WORK TO COMPLETE - If a line in the entries below holds the string "polyline", copy it.

--- DATA EXTRACT Enclosed Below ---

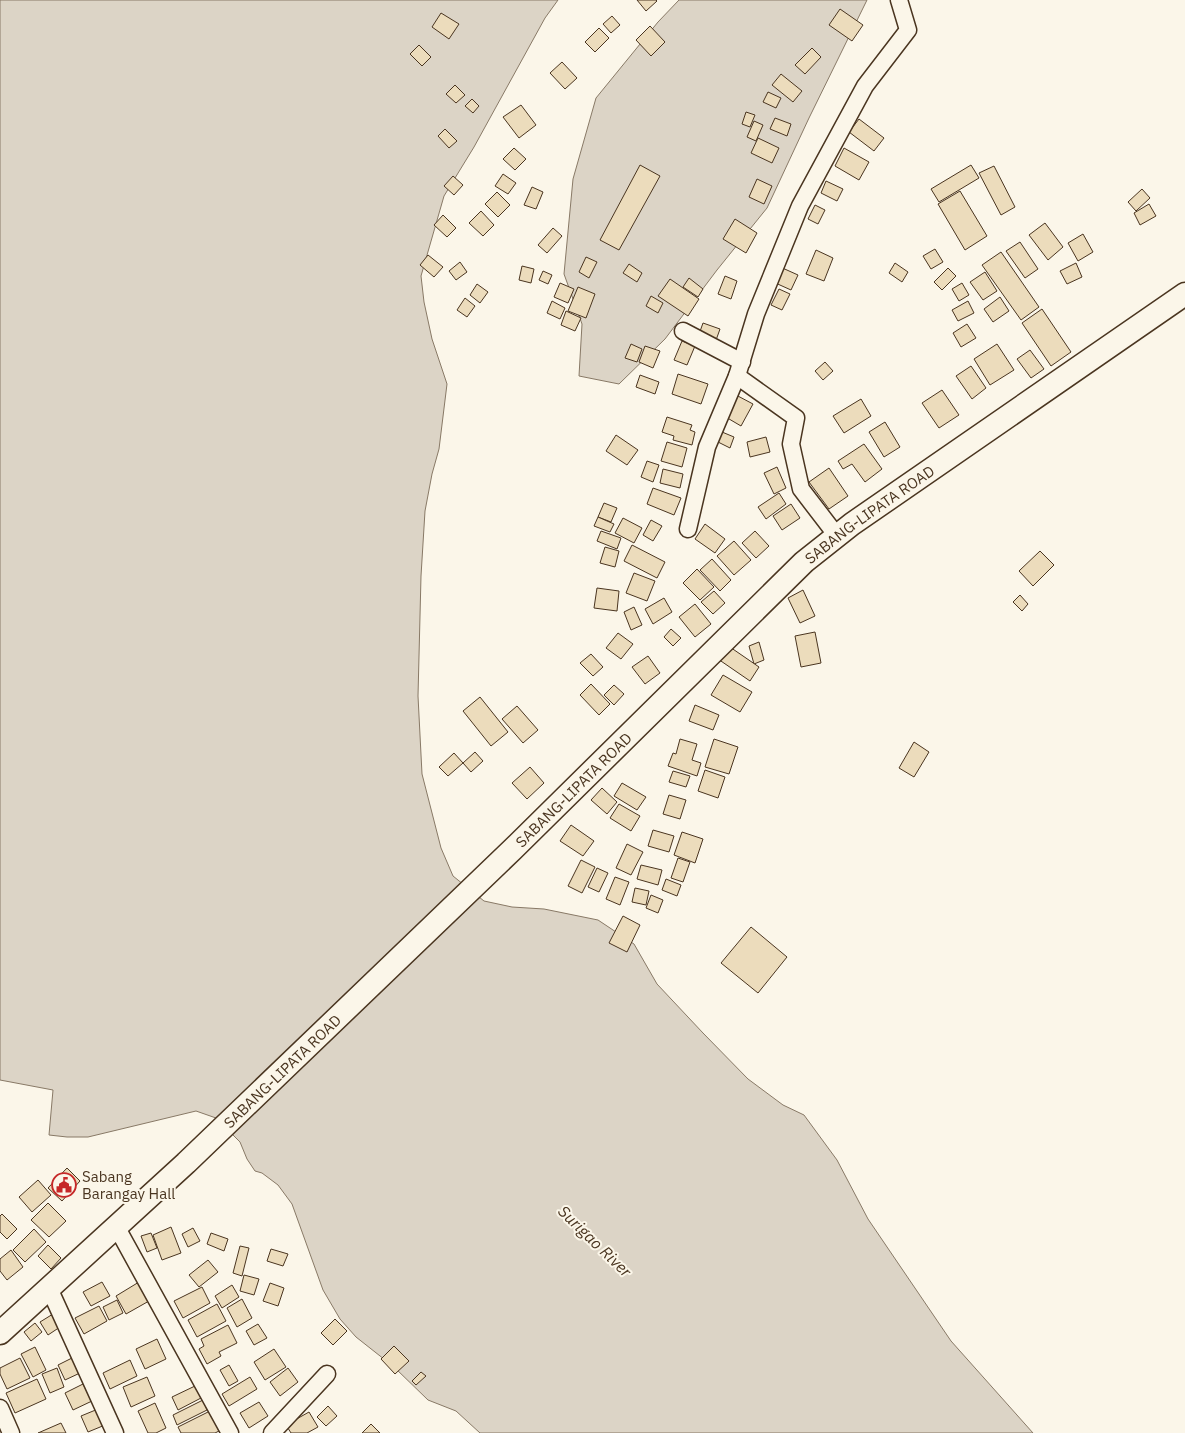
<svg xmlns="http://www.w3.org/2000/svg" width="1185" height="1433" viewBox="0 0 1185 1433" font-family="'IBM Plex Sans',sans-serif">
	<rect width="100%" height="100%" fill="#fbf6e9"/>
	<!-- water -->
	<g fill="#dcd4c6" stroke="#887966">
		<polygon points="0,0 558,0 545,18 474,147 444,196 421,276 424,302 432,339 447,384 439,449 432,474 425,511 421,576 418,696 422,774 441,848 453,876 484,901 512,907 544,909 598,920 634,944 657,984 703,1033 748,1079 783,1105 804,1115 837,1160 868,1219 951,1341 1033,1433 480,1433 456,1411 428,1400 394,1367 356,1337 340,1319 323,1290 292,1204 278,1185 262,1173 255,1171 247,1159 240,1142 216,1118 196,1111 88,1137 67,1137 49,1135 53,1090 0,1080"/>
		<polygon points="679,0 867,0 809,118 767,208 717,270 665,339 619,384 579,376 582,324 564,274 573,179 596,98 658,22"/>
	</g>
	<!-- building -->
	<g fill="#ecdcbc" stroke="#4a3520">
		<polygon points="637,0 656,0 657,1 646,11"/>
		<polygon points="840,9 863,25 852,41 829,25"/>
		<polygon points="441,13 459,24 449,39 432,27"/>
		<polygon points="612,16 620,25 611,33 603,24"/>
		<polygon points="650,26 665,42 651,56 636,40"/>
		<polygon points="599,28 609,38 595,52 585,42"/>
		<polygon points="419,45 431,57 422,66 410,54"/>
		<polygon points="812,48 821,57 805,74 795,65"/>
		<polygon points="562,62 577,78 565,89 550,73"/>
		<polygon points="781,74 802,91 793,102 772,85"/>
		<polygon points="455,85 465,95 456,103 446,94"/>
		<polygon points="768,92 781,98 776,108 763,102"/>
		<polygon points="472,99 479,106 473,113 465,106"/>
		<polygon points="521,105 536,125 519,138 503,117"/>
		<polygon points="746,112 755,115 750,127 742,124"/>
		<polygon points="775,118 791,124 787,136 770,129"/>
		<polygon points="859,119 884,138 874,151 849,132"/>
		<polygon points="754,121 763,125 756,141 747,137"/>
		<polygon points="445,129 457,141 449,148 438,136"/>
		<polygon points="758,138 779,148 772,163 751,153"/>
		<polygon points="514,148 526,159 515,170 503,159"/>
		<polygon points="844,148 869,162 859,180 835,166"/>
		<polygon points="640,165 660,176 619,250 600,240"/>
		<polygon points="971,165 979,178 939,202 931,189"/>
		<polygon points="994,166 1015,207 1001,215 979,173"/>
		<polygon points="503,174 516,183 508,194 495,186"/>
		<polygon points="453,176 463,185 454,195 444,186"/>
		<polygon points="757,179 772,186 764,204 749,197"/>
		<polygon points="826,181 843,189 837,201 821,193"/>
		<polygon points="532,187 543,192 536,209 524,205"/>
		<polygon points="1142,189 1150,198 1136,211 1128,202"/>
		<polygon points="960,191 987,236 965,250 938,204"/>
		<polygon points="497,192 510,205 498,217 485,204"/>
		<polygon points="1149,204 1156,216 1140,225 1134,213"/>
		<polygon points="815,205 825,210 818,224 808,219"/>
		<polygon points="481,211 494,225 483,236 469,223"/>
		<polygon points="443,215 456,228 447,237 434,225"/>
		<polygon points="735,219 757,233 746,253 723,239"/>
		<polygon points="1045,223 1063,247 1048,260 1029,235"/>
		<polygon points="553,228 562,236 547,253 538,245"/>
		<polygon points="1083,234 1093,252 1078,261 1068,243"/>
		<polygon points="1020,242 1038,269 1025,278 1006,251"/>
		<polygon points="935,249 943,262 931,269 923,256"/>
		<polygon points="816,250 833,258 824,281 806,274"/>
		<polygon points="1001,252 1039,307 1021,320 982,265"/>
		<polygon points="428,255 443,267 434,277 420,265"/>
		<polygon points="586,257 597,262 589,278 579,272"/>
		<polygon points="460,262 467,272 456,280 449,271"/>
		<polygon points="895,263 908,272 902,282 889,273"/>
		<polygon points="1076,263 1082,277 1067,284 1060,271"/>
		<polygon points="629,264 642,273 637,282 623,273"/>
		<polygon points="522,266 534,269 531,283 519,280"/>
		<polygon points="778,266 798,275 791,290 771,281"/>
		<polygon points="948,268 956,276 942,290 934,282"/>
		<polygon points="543,271 552,275 548,284 539,280"/>
		<polygon points="985,272 997,291 983,300 970,282"/>
		<polygon points="725,276 737,281 731,299 718,294"/>
		<polygon points="689,278 703,289 698,297 683,287"/>
		<polygon points="670,279 699,299 688,316 658,296"/>
		<polygon points="560,283 574,289 568,303 554,297"/>
		<polygon points="962,283 969,295 959,301 952,289"/>
		<polygon points="477,284 488,292 480,303 470,295"/>
		<polygon points="578,287 595,294 586,318 568,311"/>
		<polygon points="779,289 790,294 782,310 771,305"/>
		<polygon points="651,296 663,303 658,313 646,306"/>
		<polygon points="1000,297 1009,311 993,322 984,309"/>
		<polygon points="465,298 475,306 467,317 457,310"/>
		<polygon points="552,301 565,308 560,319 547,313"/>
		<polygon points="968,301 974,313 958,321 952,310"/>
		<polygon points="1042,309 1071,352 1051,366 1022,323"/>
		<polygon points="566,311 581,318 575,331 561,325"/>
		<polygon points="703,323 720,329 715,343 698,337"/>
		<polygon points="967,324 976,338 961,347 953,333"/>
		<polygon points="682,341 695,346 687,365 674,360"/>
		<polygon points="631,344 642,349 637,362 625,358"/>
		<polygon points="997,344 1014,370 990,385 974,359"/>
		<polygon points="645,346 660,351 653,368 639,362"/>
		<polygon points="1030,350 1044,369 1031,378 1017,359"/>
		<polygon points="825,362 833,371 823,380 815,371"/>
		<polygon points="971,366 986,388 972,399 956,376"/>
		<polygon points="678,374 708,384 701,404 672,394"/>
		<polygon points="640,375 659,382 655,394 636,387"/>
		<polygon points="942,390 959,415 939,428 922,403"/>
		<polygon points="736,395 753,404 741,426 724,416"/>
		<polygon points="861,399 871,416 844,433 833,416"/>
		<polygon points="667,417 692,425 690,430 695,432 692,445 673,440 674,436 662,432"/>
		<polygon points="885,422 900,447 884,457 869,432"/>
		<polygon points="722,432 734,437 730,448 718,442"/>
		<polygon points="616,435 638,450 627,465 606,451"/>
		<polygon points="766,437 770,452 750,457 747,442"/>
		<polygon points="667,442 687,448 682,467 661,461"/>
		<polygon points="864,444 882,469 865,482 852,464 843,469 838,461"/>
		<polygon points="647,461 659,465 653,482 641,477"/>
		<polygon points="777,467 786,488 774,494 764,473"/>
		<polygon points="829,468 848,496 829,509 809,482"/>
		<polygon points="663,469 683,474 680,488 660,483"/>
		<polygon points="653,488 681,498 674,515 647,504"/>
		<polygon points="779,493 786,504 766,519 758,507"/>
		<polygon points="604,503 617,508 611,522 598,517"/>
		<polygon points="791,504 800,518 782,530 773,516"/>
		<polygon points="598,517 614,524 610,532 594,526"/>
		<polygon points="623,518 642,528 634,543 615,533"/>
		<polygon points="651,520 662,526 653,541 643,535"/>
		<polygon points="705,524 725,539 715,553 695,539"/>
		<polygon points="601,531 621,538 617,549 597,541"/>
		<polygon points="755,531 769,546 756,558 742,543"/>
		<polygon points="734,541 751,560 734,575 717,556"/>
		<polygon points="632,545 665,562 657,578 624,561"/>
		<polygon points="605,547 619,551 615,567 600,563"/>
		<polygon points="1040,551 1054,565 1033,586 1019,571"/>
		<polygon points="712,559 731,580 720,591 700,570"/>
		<polygon points="697,569 714,587 700,600 683,583"/>
		<polygon points="634,573 655,581 647,601 626,593"/>
		<polygon points="597,588 619,591 617,611 594,608"/>
		<polygon points="803,590 815,616 800,623 788,598"/>
		<polygon points="714,591 725,603 713,614 701,602"/>
		<polygon points="1020,595 1028,604 1022,611 1013,602"/>
		<polygon points="664,598 672,612 653,624 645,609"/>
		<polygon points="695,604 711,624 695,637 679,617"/>
		<polygon points="634,607 642,625 631,630 624,612"/>
		<polygon points="671,629 681,638 673,646 664,637"/>
		<polygon points="815,632 821,663 801,667 795,636"/>
		<polygon points="618,633 633,644 621,659 606,648"/>
		<polygon points="759,642 764,660 754,664 749,646"/>
		<polygon points="727,645 759,667 750,681 718,659"/>
		<polygon points="591,654 603,667 593,676 580,663"/>
		<polygon points="648,656 660,673 645,684 632,667"/>
		<polygon points="723,675 752,692 740,712 711,695"/>
		<polygon points="591,684 610,704 599,715 580,695"/>
		<polygon points="614,685 624,694 614,705 604,695"/>
		<polygon points="480,697 508,732 491,746 463,711"/>
		<polygon points="695,705 719,715 713,730 689,721"/>
		<polygon points="517,706 538,730 523,743 502,719"/>
		<polygon points="680,739 697,744 692,760 701,763 697,776 668,766 673,753 676,754"/>
		<polygon points="714,739 738,747 729,774 705,767"/>
		<polygon points="914,742 929,752 914,777 899,768"/>
		<polygon points="475,752 483,761 471,772 463,763"/>
		<polygon points="454,753 463,763 448,776 439,767"/>
		<polygon points="530,767 544,783 527,799 512,783"/>
		<polygon points="705,770 725,777 718,798 698,791"/>
		<polygon points="673,771 690,776 686,787 669,782"/>
		<polygon points="622,783 646,797 637,810 614,796"/>
		<polygon points="602,788 617,802 607,814 591,800"/>
		<polygon points="669,795 686,800 680,819 663,814"/>
		<polygon points="619,804 640,816 631,831 610,818"/>
		<polygon points="571,825 594,841 583,856 560,841"/>
		<polygon points="653,830 674,836 669,852 648,846"/>
		<polygon points="682,832 703,839 695,863 674,855"/>
		<polygon points="627,844 643,852 631,875 616,868"/>
		<polygon points="678,858 690,862 683,882 671,878"/>
		<polygon points="581,860 595,867 582,893 568,886"/>
		<polygon points="641,865 662,870 658,885 637,879"/>
		<polygon points="597,868 608,873 599,892 588,887"/>
		<polygon points="615,877 629,882 620,905 606,899"/>
		<polygon points="666,879 681,885 677,896 662,890"/>
		<polygon points="635,888 649,891 646,905 632,902"/>
		<polygon points="651,895 663,900 658,913 646,908"/>
		<polygon points="623,916 640,925 627,952 609,943"/>
		<polygon points="751,927 787,957 758,993 721,963"/>
		<polygon points="67,1168 80,1181 62,1201 48,1188"/>
		<polygon points="38,1180 51,1195 32,1212 19,1197"/>
		<polygon points="48,1203 66,1221 49,1237 31,1220"/>
		<polygon points="2,1214 17,1229 7,1239 0,1232 0,1216"/>
		<polygon points="171,1227 181,1253 162,1260 153,1235"/>
		<polygon points="193,1228 200,1241 188,1247 182,1234"/>
		<polygon points="34,1229 46,1242 25,1262 13,1250"/>
		<polygon points="151,1233 157,1248 147,1252 141,1236"/>
		<polygon points="211,1233 228,1239 224,1251 207,1244"/>
		<polygon points="48,1245 61,1258 51,1269 38,1256"/>
		<polygon points="240,1246 249,1248 242,1276 233,1273"/>
		<polygon points="271,1249 288,1254 283,1266 267,1261"/>
		<polygon points="11,1250 23,1267 7,1280 0,1271 0,1259"/>
		<polygon points="208,1260 218,1272 199,1287 189,1275"/>
		<polygon points="244,1275 259,1279 254,1295 240,1291"/>
		<polygon points="102,1282 110,1296 91,1306 83,1292"/>
		<polygon points="139,1282 149,1301 126,1314 116,1296"/>
		<polygon points="270,1283 284,1288 278,1306 263,1301"/>
		<polygon points="232,1285 239,1297 222,1308 215,1296"/>
		<polygon points="202,1287 210,1303 183,1318 174,1301"/>
		<polygon points="242,1299 252,1318 237,1327 227,1308"/>
		<polygon points="117,1300 123,1313 109,1320 103,1307"/>
		<polygon points="217,1304 226,1321 197,1337 188,1320"/>
		<polygon points="99,1306 107,1321 84,1334 75,1318"/>
		<polygon points="53,1314 60,1327 48,1335 40,1322"/>
		<polygon points="335,1319 347,1331 333,1345 321,1333"/>
		<polygon points="35,1323 42,1332 31,1341 24,1332"/>
		<polygon points="258,1324 267,1338 254,1345 246,1331"/>
		<polygon points="228,1325 237,1343 219,1352 221,1356 207,1364 199,1349 204,1346 201,1339"/>
		<polygon points="157,1339 166,1359 145,1369 136,1349"/>
		<polygon points="394,1346 409,1361 395,1374 381,1359"/>
		<polygon points="35,1347 46,1370 33,1377 21,1354"/>
		<polygon points="274,1349 286,1367 265,1380 254,1362"/>
		<polygon points="20,1358 30,1378 7,1389 0,1374 0,1368"/>
		<polygon points="72,1358 80,1373 65,1380 58,1365"/>
		<polygon points="130,1360 137,1376 110,1389 103,1373"/>
		<polygon points="229,1365 238,1381 229,1386 220,1370"/>
		<polygon points="57,1368 64,1387 50,1393 42,1374"/>
		<polygon points="288,1368 298,1382 280,1396 270,1382"/>
		<polygon points="421,1372 426,1376 416,1385 412,1381"/>
		<polygon points="147,1377 155,1396 131,1407 123,1387"/>
		<polygon points="250,1377 257,1389 229,1406 222,1394"/>
		<polygon points="37,1379 46,1399 15,1413 6,1393"/>
		<polygon points="83,1384 92,1401 73,1410 65,1393"/>
		<polygon points="195,1386 201,1398 178,1410 172,1397"/>
		<polygon points="203,1400 207,1410 177,1425 173,1415"/>
		<polygon points="259,1402 268,1416 249,1428 240,1413"/>
		<polygon points="155,1403 166,1428 156,1433 148,1433 138,1411"/>
		<polygon points="328,1406 337,1416 326,1426 317,1417"/>
		<polygon points="98,1409 105,1425 88,1432 81,1416"/>
		<polygon points="210,1411 219,1431 215,1433 181,1433 178,1427"/>
		<polygon points="309,1412 318,1427 307,1433 291,1433 286,1425"/>
		<polygon points="61,1423 66,1433 38,1433"/>
		<polygon points="371,1424 380,1433 362,1433"/>
	</g>
	<g fill="none" stroke-linecap="round" stroke-linejoin="round">
		<!-- street casing -->
		<g stroke="#4a3520" stroke-width="19">
			<g id="street">
				<polyline points="683,331 742,362"/>
				<polyline points="737,376 796,418 791,444 801,489 837,536"/>
				<polyline points="688,529 707,447 737,376 756,314 800,206 865,86 908,30 899,0"/>
				<polyline points="116,1226 230,1433"/>
				<polyline points="49,1288 115,1433"/>
				<polyline points="0,1408 11,1433"/>
				<polyline points="272,1433 327,1374"/>
			</g>
		</g>
		<!-- secondary casing -->
		<g stroke="#4a3520" stroke-width="25">
			<g id="secondary">
				<path id="s1" d="M0,1333L186,1163L513,849L804,562L852,524L1185,294"/>
			</g>
		</g>
		<!-- street -->
		<use href="#street" stroke="#fbf6e9" stroke-width="16"/>
		<!-- secondary -->
		<use href="#secondary" stroke="#fbf6e9" stroke-width="22"/>
	</g>
	<!-- icons -->
	<defs>
		<g id="civic-ring" transform="scale(1.25)"><circle r="9.5" fill="#fbf6e9" stroke="#c62828" stroke-width="1.5"/><path d="M-.6-6.5H3V-4.5H.6V-3L4-1V1h2V6H-6V1h2V-1L-.6-3ZM-1.2 2.5V6h2.4V2.5Z" fill="#c62828"/></g>
	</defs>
	<g fill-rule="evenodd">
		<use href="#civic-ring" x="64" y="1185"/>
	</g>
	<g text-anchor="middle" dominant-baseline="central" stroke-width="4" stroke-linejoin="round" paint-order="stroke">
		<!-- street labels -->
		<g font-size="15" fill="#4a3520" stroke="#fbf6e9">
			<text stroke="none"><textPath href="#s1" startOffset="1195">SABANG-LIPATA ROAD</textPath></text>
			<text stroke="none"><textPath href="#s1" startOffset="790">SABANG-LIPATA ROAD</textPath></text>
			<text stroke="none"><textPath href="#s1" startOffset="385">SABANG-LIPATA ROAD</textPath></text>
		</g>
		<!-- poi labels -->
		<g font-size="15" fill="#4a3520" stroke="#fbf6e9" text-anchor="start">
			<text x="82" y="1176">Sabang<tspan x="82" dy="17">Barangay Hall</tspan></text>
		</g>
		<!-- water labels -->
		<g font-size="16" font-style="italic" fill="#4a3520" stroke="#fbf6e9">
			<text transform="translate(595 1241) rotate(44)">Surigao River</text>
		</g>
	</g>
</svg>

--- End of Enclosed DATA EXTRACT ---

RESPONSE TO THIS TASK -
				<polyline points="683,331 742,362"/>
				<polyline points="737,376 796,418 791,444 801,489 837,536"/>
				<polyline points="688,529 707,447 737,376 756,314 800,206 865,86 908,30 899,0"/>
				<polyline points="116,1226 230,1433"/>
				<polyline points="49,1288 115,1433"/>
				<polyline points="0,1408 11,1433"/>
				<polyline points="272,1433 327,1374"/>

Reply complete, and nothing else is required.